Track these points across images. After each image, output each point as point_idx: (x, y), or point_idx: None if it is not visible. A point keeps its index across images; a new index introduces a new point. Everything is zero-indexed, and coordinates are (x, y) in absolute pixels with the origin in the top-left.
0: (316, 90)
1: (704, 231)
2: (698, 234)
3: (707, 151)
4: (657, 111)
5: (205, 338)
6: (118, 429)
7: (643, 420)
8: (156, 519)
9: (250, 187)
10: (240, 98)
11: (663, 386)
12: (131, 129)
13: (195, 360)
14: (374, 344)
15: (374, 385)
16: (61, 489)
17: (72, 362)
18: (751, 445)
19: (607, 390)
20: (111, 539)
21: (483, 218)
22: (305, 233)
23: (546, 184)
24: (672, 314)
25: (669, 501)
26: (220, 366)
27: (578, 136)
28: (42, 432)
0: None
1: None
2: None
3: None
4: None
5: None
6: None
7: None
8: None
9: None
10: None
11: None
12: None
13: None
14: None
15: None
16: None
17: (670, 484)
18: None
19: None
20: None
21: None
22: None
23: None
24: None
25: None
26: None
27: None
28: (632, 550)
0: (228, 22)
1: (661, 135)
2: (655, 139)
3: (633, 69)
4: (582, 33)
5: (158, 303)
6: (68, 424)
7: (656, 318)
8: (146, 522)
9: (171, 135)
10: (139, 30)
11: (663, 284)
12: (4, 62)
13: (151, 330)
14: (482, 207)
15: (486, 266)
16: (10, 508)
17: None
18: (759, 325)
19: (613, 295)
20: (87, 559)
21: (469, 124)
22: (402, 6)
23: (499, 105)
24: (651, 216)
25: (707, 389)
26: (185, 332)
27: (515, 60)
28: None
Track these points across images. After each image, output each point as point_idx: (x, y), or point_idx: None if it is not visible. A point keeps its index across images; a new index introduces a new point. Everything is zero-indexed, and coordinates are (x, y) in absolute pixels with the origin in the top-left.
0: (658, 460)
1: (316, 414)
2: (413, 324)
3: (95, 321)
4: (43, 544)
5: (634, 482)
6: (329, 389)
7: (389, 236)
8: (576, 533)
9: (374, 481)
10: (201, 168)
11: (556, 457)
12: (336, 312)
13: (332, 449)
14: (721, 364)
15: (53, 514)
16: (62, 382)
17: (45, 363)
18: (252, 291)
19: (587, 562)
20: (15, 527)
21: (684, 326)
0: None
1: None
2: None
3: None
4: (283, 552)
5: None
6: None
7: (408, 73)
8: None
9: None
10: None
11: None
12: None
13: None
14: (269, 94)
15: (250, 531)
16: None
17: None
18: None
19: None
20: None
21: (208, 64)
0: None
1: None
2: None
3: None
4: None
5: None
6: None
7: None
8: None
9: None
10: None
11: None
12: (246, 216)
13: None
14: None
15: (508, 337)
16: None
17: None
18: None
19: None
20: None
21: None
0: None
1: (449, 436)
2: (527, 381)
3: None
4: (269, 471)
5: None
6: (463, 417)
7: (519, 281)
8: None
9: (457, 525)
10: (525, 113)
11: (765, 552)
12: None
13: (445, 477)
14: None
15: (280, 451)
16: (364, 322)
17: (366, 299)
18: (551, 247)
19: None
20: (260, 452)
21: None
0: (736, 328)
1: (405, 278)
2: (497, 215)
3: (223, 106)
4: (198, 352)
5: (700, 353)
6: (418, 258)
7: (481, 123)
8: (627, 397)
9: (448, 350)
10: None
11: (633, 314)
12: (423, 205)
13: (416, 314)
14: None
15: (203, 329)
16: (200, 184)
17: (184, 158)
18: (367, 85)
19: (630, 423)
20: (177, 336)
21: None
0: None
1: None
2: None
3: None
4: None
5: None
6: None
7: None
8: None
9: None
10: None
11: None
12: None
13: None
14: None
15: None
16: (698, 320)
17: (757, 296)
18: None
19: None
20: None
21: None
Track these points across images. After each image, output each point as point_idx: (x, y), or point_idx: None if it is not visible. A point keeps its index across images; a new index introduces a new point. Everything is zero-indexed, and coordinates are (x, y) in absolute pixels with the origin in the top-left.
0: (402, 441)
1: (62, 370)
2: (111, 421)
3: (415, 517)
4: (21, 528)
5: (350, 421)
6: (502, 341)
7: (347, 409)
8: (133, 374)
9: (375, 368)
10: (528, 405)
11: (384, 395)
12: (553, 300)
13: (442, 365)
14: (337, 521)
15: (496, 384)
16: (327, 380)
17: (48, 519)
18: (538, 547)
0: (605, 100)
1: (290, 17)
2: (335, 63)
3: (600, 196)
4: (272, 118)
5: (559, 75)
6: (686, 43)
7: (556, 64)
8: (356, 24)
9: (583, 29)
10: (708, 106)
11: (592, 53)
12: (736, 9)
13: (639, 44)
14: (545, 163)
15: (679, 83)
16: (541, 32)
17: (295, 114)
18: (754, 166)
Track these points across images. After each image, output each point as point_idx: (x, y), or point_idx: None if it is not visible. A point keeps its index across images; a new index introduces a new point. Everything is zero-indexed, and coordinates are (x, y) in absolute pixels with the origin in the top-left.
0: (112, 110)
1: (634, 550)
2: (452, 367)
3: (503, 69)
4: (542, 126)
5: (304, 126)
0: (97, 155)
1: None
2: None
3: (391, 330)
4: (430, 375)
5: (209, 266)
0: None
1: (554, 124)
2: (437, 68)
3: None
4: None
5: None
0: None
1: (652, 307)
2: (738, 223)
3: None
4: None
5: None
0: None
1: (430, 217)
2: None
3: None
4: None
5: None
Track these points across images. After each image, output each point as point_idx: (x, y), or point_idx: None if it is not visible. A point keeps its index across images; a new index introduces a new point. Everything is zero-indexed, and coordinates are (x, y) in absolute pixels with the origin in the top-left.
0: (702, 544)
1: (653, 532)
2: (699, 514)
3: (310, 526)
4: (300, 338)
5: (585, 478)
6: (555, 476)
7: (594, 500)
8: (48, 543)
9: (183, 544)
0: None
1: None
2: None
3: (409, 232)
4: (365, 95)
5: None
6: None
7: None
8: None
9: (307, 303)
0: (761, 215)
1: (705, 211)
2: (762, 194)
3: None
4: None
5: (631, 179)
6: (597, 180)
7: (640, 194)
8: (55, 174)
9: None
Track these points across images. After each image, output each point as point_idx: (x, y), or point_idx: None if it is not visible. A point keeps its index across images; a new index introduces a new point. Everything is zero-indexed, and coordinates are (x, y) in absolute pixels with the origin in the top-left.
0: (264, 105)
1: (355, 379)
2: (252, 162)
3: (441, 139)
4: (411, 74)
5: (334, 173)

**What to work on**. Format the stretch from the very first line above through the line containing "3: (707, 151)", both ends included, as a JSON list of strings with one string per line and blank lines omitted.

**Result of the task**.
[
  "Track these points across images. After each image, output each point as point_idx: (x, y), or point_idx: None if it is not visible. A point keeps its index across images; a new index introduces a new point. Everything is zero-indexed, and coordinates are (x, y) in absolute pixels with the origin in the top-left.",
  "0: (316, 90)",
  "1: (704, 231)",
  "2: (698, 234)",
  "3: (707, 151)"
]